4. We’ve been at HPBC for almost twenty years. We have a relationship with that church family that will be impossible to re-create. These people have seen all our children born, seen us through tragedy, celebrated with us. It’s almost like breaking up a family.

5. The preaching is theologically sound and Baptist. I really think I believe what Baptist believe—even if I might like the worship style somewhere else (not going to TEFC for the high church worship style either.) I don’t know if I believe what the evangelical free church believes even though I’ve checked it out some and it seems to be very baptistic. I also like Southern Baptist traditions and concepts: the emphasis on missions, the cooperative program, Lottie Moon, Bible drill (which we’re not doing anyway), etc.

6. The grass always looks greener on the other side, but what happens a few years down the road if the pastor of TEFC moves and the make-up of the church changes, and the people we went there to be close to move away or leave? Is God leading us to a new churchfor bette r or for worse? Or will we be church hopping again in a few years?

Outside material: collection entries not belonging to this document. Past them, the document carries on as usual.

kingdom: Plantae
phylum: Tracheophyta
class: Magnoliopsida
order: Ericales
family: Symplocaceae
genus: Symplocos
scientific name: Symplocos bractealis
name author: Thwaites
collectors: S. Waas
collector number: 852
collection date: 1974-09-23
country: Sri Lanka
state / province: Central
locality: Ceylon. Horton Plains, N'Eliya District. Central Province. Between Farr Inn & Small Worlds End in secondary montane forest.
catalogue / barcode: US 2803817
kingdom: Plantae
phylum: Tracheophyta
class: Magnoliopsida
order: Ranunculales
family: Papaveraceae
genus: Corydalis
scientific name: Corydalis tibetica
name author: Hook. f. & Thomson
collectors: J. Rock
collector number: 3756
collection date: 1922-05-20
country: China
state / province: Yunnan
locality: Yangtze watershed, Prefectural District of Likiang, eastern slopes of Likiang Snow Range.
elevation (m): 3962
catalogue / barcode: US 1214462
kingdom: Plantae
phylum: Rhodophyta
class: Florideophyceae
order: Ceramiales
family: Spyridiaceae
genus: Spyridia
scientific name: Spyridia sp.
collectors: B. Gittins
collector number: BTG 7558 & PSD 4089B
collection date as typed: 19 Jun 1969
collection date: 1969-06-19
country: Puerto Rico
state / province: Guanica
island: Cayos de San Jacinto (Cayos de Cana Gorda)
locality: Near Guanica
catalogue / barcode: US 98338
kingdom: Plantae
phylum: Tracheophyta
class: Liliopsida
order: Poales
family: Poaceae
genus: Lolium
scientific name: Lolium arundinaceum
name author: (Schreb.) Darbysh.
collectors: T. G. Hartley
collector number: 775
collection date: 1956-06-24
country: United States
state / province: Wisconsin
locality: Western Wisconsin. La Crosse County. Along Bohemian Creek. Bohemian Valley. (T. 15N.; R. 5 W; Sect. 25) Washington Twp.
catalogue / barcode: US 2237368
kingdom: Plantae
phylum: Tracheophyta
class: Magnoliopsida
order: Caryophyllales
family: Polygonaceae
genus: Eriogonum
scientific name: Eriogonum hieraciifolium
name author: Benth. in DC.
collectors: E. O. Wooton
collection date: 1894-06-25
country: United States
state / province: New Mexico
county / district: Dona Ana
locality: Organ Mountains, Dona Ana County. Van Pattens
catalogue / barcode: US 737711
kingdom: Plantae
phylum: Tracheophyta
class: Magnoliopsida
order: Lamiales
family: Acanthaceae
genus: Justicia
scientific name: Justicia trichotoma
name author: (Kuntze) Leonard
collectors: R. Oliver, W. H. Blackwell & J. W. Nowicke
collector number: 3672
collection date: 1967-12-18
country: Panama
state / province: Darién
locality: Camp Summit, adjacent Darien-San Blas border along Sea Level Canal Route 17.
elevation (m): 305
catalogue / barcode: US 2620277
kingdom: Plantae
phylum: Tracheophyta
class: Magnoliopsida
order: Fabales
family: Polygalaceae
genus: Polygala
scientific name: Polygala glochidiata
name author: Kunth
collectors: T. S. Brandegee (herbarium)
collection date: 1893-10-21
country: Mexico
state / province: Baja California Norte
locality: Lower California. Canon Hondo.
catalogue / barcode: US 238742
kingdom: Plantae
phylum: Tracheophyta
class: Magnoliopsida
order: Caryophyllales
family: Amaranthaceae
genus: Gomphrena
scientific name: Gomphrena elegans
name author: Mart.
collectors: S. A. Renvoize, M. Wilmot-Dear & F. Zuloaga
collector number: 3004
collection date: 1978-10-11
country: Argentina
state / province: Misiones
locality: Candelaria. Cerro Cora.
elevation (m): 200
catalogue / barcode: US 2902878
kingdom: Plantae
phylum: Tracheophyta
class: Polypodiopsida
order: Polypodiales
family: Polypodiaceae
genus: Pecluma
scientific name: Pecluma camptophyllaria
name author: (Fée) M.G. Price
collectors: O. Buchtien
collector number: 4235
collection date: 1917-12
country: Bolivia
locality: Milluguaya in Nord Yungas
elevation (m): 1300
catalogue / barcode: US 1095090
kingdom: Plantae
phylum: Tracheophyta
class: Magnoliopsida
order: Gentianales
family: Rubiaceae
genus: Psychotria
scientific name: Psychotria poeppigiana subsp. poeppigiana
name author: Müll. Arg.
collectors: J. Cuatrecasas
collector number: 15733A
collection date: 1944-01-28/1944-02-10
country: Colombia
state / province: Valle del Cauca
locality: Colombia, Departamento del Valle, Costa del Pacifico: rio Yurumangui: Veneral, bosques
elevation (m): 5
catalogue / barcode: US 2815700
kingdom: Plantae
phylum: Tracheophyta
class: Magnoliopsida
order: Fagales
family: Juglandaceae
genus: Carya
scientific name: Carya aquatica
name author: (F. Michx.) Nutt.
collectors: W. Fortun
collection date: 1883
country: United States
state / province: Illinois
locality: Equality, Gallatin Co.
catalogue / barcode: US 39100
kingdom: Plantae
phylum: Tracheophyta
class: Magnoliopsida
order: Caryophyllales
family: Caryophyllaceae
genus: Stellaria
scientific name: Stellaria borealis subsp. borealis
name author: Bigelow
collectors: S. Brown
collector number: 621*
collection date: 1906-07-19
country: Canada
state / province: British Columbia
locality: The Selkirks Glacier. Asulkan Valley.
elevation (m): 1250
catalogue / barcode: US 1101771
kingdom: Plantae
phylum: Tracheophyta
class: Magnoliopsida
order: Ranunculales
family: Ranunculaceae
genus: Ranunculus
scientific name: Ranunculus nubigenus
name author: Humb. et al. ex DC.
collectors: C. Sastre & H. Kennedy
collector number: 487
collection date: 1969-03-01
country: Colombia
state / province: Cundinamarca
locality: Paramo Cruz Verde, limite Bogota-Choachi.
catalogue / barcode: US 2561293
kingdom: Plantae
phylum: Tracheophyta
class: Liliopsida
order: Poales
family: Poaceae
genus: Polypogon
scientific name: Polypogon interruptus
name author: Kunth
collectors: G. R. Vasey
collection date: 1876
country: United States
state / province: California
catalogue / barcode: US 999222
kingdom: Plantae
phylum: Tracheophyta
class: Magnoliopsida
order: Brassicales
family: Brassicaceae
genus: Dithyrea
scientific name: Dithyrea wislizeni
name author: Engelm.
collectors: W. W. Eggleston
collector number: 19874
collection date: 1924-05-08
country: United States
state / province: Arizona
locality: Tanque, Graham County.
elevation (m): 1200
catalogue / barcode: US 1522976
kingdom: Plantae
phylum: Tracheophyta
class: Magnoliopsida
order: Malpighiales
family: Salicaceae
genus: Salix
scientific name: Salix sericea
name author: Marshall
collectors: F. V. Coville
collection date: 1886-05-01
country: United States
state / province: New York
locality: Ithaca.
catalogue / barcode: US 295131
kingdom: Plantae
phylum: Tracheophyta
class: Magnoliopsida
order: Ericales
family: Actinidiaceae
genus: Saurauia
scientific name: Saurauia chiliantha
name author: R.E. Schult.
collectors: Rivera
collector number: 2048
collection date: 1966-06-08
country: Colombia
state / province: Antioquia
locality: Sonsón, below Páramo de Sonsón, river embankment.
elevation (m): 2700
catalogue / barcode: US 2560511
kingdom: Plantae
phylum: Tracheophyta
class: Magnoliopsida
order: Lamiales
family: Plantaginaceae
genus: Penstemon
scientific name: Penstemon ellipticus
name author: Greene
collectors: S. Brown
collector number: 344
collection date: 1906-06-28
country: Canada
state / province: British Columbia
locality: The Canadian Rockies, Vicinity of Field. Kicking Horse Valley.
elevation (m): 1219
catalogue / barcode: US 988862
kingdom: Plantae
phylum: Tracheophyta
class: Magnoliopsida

7. Maybe we’re supposed to be at HPBC for a reason. I don’t really feel like I have much influence over anyone in that church, but maybe I don’t know. I would like to think that our being there could influence someone to try homeschooling or to pray about the number of children that God wants them to have or to “kiss dating good-bye” or just to think more deeply about their faith and what it means to live Christianly in this society. However, I’m afraid that our being at HPBC may have the opposite effect of causing our children to abandon these concepts before they’ve even tried them. If your Bible study teachers at church hardly ever require you to think and if the Christians you see all the time at church don’t see any problem with public schooling or with birth control or with serial dating, then why would our children think these things are worth being concerned about.

SO..o..o..o, I don’t have it figured out, and I wish someone would help me. Maybe my husband has some ideas about these things???